EDITOR’S VIEWPOINT/Don’t get scrooged
We have become a nation of Scrooges, and, like the parsimonious Dickens character, we are oblivious to the consequences of our behavior — especially some local governments who have become unwitting pawns in a deceptive retail game.
The Scroogification of America began with its retailers, who, decades ago, found the secret path to our pocketbooks and unleashed K-Mart, with its blue light siren signaling a deal.
The emergence of K-Mart meant the end of thousands of smaller retailers, but, by that time, we had been inoculated with the free market serum, which protects us from excessive sympathy for such things as merchants who have not changed with the times.

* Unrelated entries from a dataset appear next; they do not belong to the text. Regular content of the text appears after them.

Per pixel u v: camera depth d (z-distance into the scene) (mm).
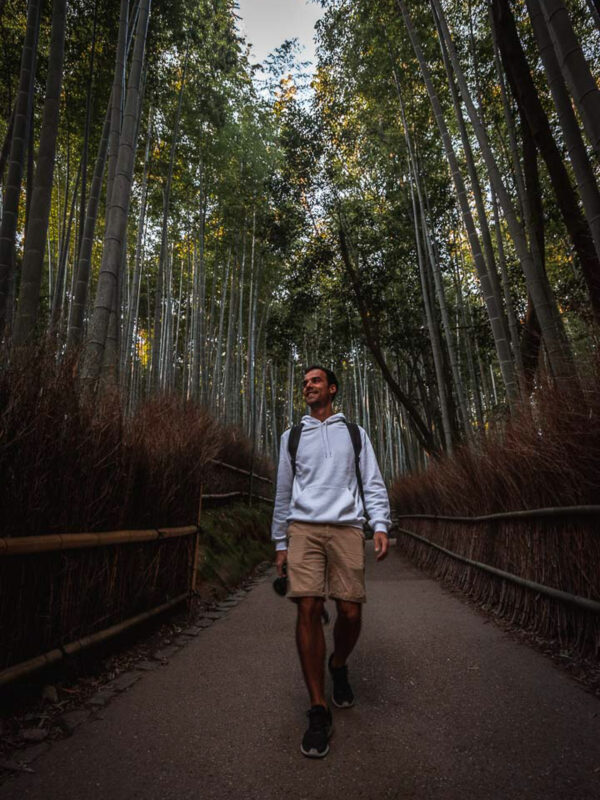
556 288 7488
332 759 1650
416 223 9711
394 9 8836
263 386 16938
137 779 1534
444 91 9500
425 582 6070
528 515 3242
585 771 1498
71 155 9930
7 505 1995
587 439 2555
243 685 2408
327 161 11336
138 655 2936
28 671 2006
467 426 8602
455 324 12133
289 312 13648
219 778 1538
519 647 2926
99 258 12727
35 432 2129
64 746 1755
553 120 7758
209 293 17219
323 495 2070
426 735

Subscribing to the maxim that business is good for America and that big business must be even better, local governments welcomed large discount retailers, like K-Mart, into their communities. And, why not? They produced jobs, taxes and the uniquely American prestige of being a place of sufficient size and importance to build there.

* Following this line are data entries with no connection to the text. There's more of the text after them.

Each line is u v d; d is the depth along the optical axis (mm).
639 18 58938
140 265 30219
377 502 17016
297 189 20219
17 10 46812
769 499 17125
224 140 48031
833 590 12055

K-Mart, however, finally met its match, with a once little-known Arkansas chain, Wal-Mart. Initially, local governments approved of the new discount giant for the same reasons they welcomed K-Marts. Unfortunately, in some communities, Wal-Mart appears to be taking advantage of its hosts.
Wal-Marts have become widely successful the same way K-Mart did: appealing to the inner Scrooge. The company, whose slogan is “Always Low Prices,” has become America’s largest retailer, employer and grocer. The problem is not that the company is large — it is how it keeps prices so low.

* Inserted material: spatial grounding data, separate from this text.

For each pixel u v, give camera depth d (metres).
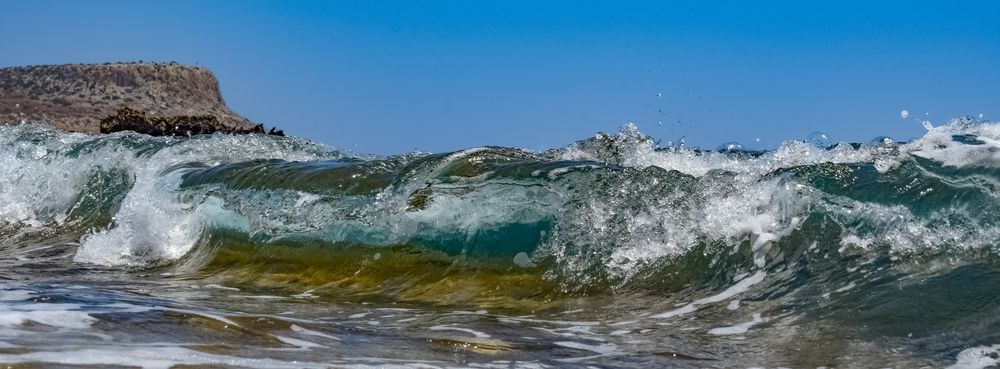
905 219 4.60
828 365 3.45
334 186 6.52
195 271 6.75
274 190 6.86
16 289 5.16
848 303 4.13
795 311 4.20
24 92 57.00
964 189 4.54
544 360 3.52
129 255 7.52
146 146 9.19
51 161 9.80
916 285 4.13
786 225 4.88
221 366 2.98
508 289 5.26
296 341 3.56
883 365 3.41
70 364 2.86
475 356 3.54
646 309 4.60
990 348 3.46
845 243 4.66
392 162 6.80
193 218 7.45
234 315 4.05
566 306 4.84
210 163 8.51
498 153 6.29
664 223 5.16
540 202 5.54
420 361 3.36
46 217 9.40
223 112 64.31
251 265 6.63
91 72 59.88
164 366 2.92
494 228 5.61
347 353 3.40
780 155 5.66
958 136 4.97
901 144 5.18
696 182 5.23
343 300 5.29
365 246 6.09
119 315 3.83
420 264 5.77
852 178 4.88
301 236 6.47
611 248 5.20
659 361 3.54
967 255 4.32
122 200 8.84
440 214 5.84
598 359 3.57
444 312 4.80
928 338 3.64
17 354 2.97
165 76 62.53
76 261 7.42
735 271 4.78
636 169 5.43
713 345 3.83
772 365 3.48
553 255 5.33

For example, only about half of Wal-Mart’s employees receive benefits. Worse, Wal-Mart’s “culture encourages employees to turn to taxpayer-funded assistance,” according to a recent episode of the television program, “Bill Moyers Now.” One former Wal-Mart manager who was interviewed by Moyers said that the company expects its managers to direct employees to seek public assistance. He said the company taught its managers how to “take full advantage of the ministries, the civic organizations, tax-based organizations, and subsidy organizations” for food or health care.
The Moyers report also featured a chilling story of how Wal-Mart closed its Cathedral City, Calif., store and reopened in another community close by — only after the city completed its end of an agreement to pay the retailer $1.8 million for the building and other expenses. Now, instead of receiving an anticipated $1 million annually in sales tax revenues, the city expects only to see about $500,000 total.
Armed with stories like those, government leaders should be careful when negotiating with large retailers, like Wal-Mart. There is nothing wrong with expecting a return on the investment needed to bring in new businesses, but, as some of your colleagues have shown, you have to protect yourself, least you get scrooged.